Mr. David Curry (Skipton and Ripon) (Con)

The right hon. Lady will appreciate that, before the single farm payment can take effect, it will be necessary to define precisely where the moorland line lies. Does she also appreciate that farmers want to know what machinery will be set up to adjudicate that, who will man it and the sort of information that has to be supplied? Clearly, there is great uncertainty and farmers are anxious to be able to see their way forward as soon as possible.

Margaret Beckett

I entirely appreciate the right hon. Gentleman's point. He knows that we are conscious of the fact that, when the moorland line was established, no specific payment was associated with it because there was no perceived need at the time and there was therefore no appeal mechanism for individual decisions. We are now considering as a matter of urgency what process we can introduce to ensure that people have the opportunity to make representations about exactly where the moorland line should run. I hope that we can make an announcement about that in the not-too-distant future, because I share the right hon. Gentleman's view that it is important that farmers know where they stand.

Sir Nicholas Winterton (Macclesfield) (Con)

Although I am reasured by the Secretary of State's reply to my hon. Friend the Member for Blaby (Mr. Robathan), does she share my concern and that of many of my marginal land farmers and hill farmers and members of the Peak park authority that there may be far fewer farmers to fill in the forms under the single farm payment scheme? That is damaging to those who farm on our marginal land.

Margaret Beckett

I am not sure what leads the hon. Gentleman to that conclusion, but there will inevitably be losers as well as winners. That applies to every change that is introduced. However, breaking the link between production and subsidy will generally benefit farming and allow for economic improvement. People must make the decisions that are right for the future of their businesses, but they will have considerable stability from knowing what they will receive for some eight years. People in many other industries would welcome such a business-planning horizon.

Mr. John Whittingdale (Maldon and East Chelmsford) (Con)

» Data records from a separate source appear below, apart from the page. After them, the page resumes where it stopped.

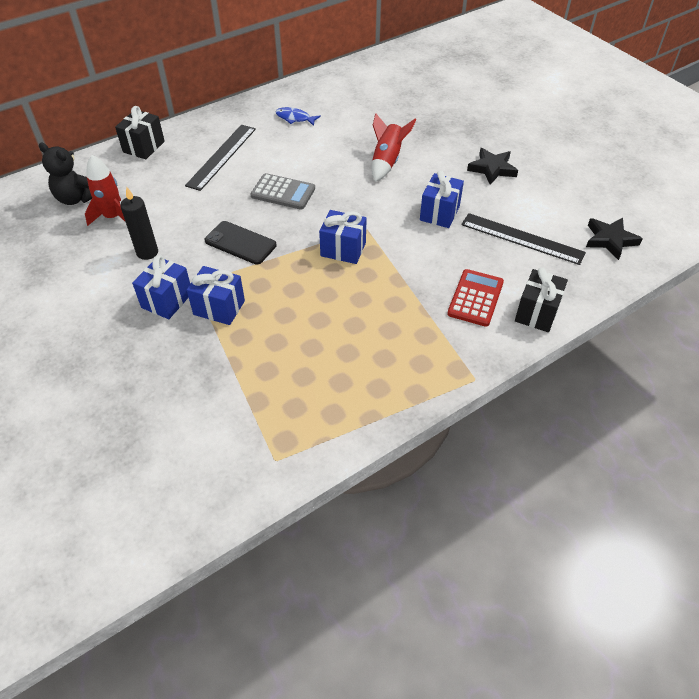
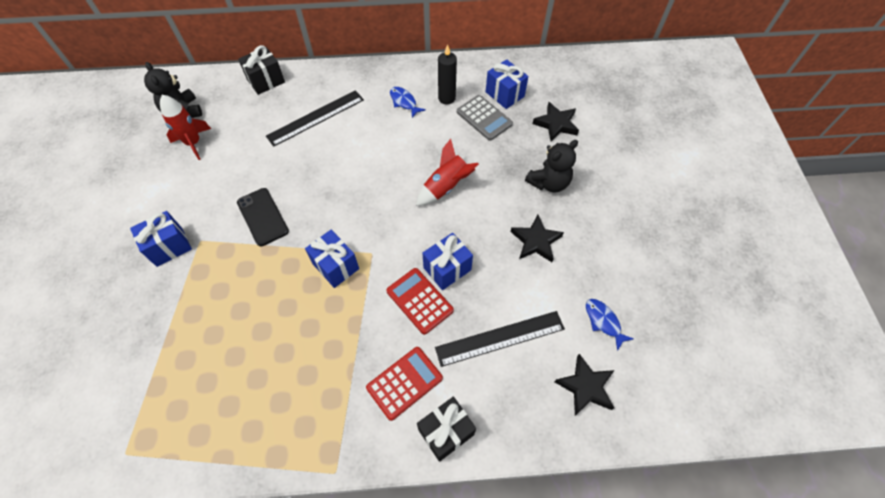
camera: 30 degrees right, 10 degrees up
black candle [120,187,158,260] -> black candle moved to [438,44,457,104]
blue gift [187,266,245,325] -> blue gift moved to [486,59,528,109]
grey calculator [250,173,315,209] -> grey calculator moved to [457,95,513,141]
black ruler [461,213,586,265] -> black ruler turned 75 degrees counterclockwise [435,311,565,367]
none -> red calculator [386,268,454,335]
none -> black teddy bear [525,140,578,192]
none -> black star [533,102,579,141]
none -> blue fish [586,299,634,351]

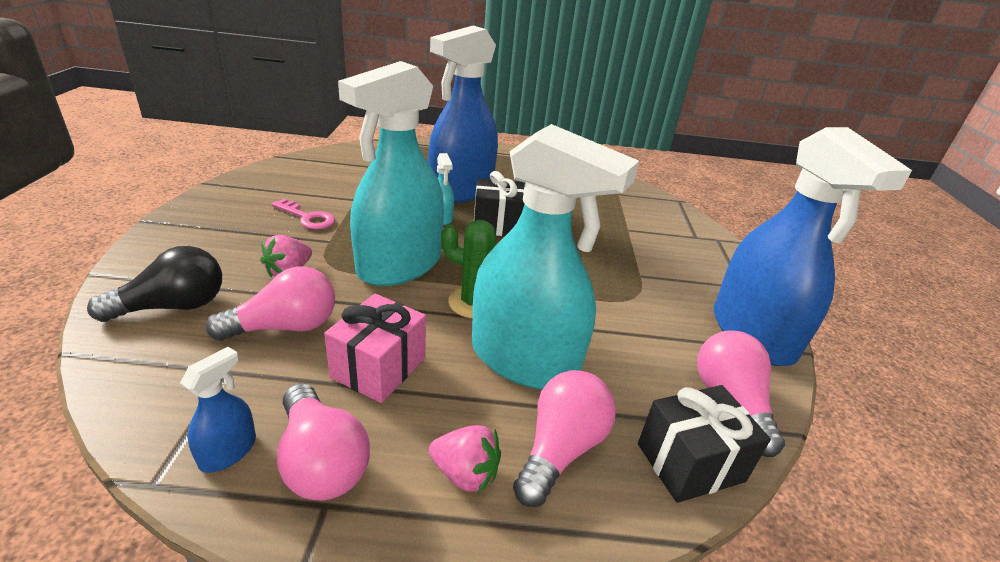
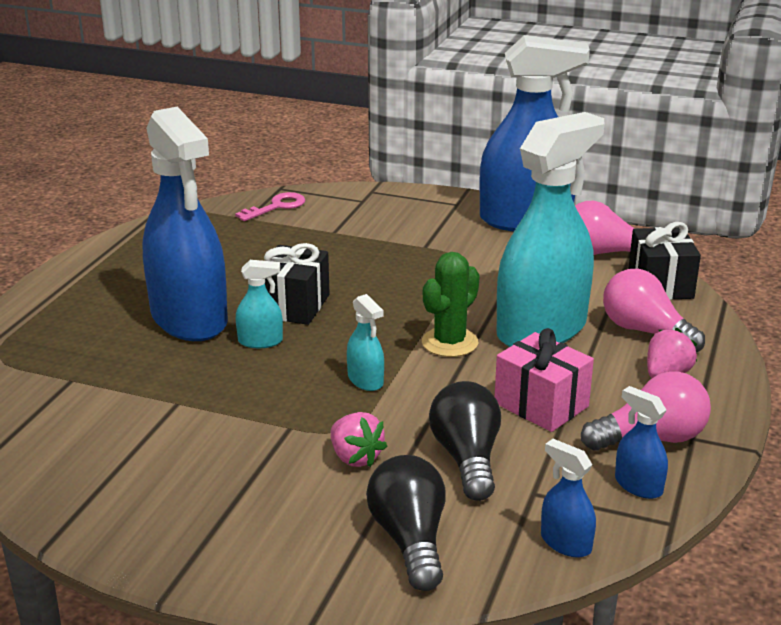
camera: 70 degrees left, 5 degrees down
pink light bulb [206,266,335,341] -> black light bulb [429,381,501,501]
pink key [272,199,335,229] -> pink key moved to [235,192,305,221]
turquoise spray bottle [338,61,444,286] -> turquoise spray bottle [347,294,384,391], size x0.40
none -> blue spray bottle [541,439,596,557]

Does the Secretary of State know that the proposal to require a 2 m uncultivated buffer strip as one of the cross-compliance measures to obtain a single farm payment may cost many farmers up to thousands of pounds? How do the Government justify the fact that the farmers who have done most for the environment by creating hedgerows and habitat will be worst affected by that proposal?

Margaret Beckett

We have only just reached the closing date for the consultation process on cross-compliance. The idea of a 2 m strip was raised during it. Although some people expressed great concern, others take a different view—either that the proposal is welcome or that it does not present great difficulty. We shall study all those responses with great care before we reach our decisions.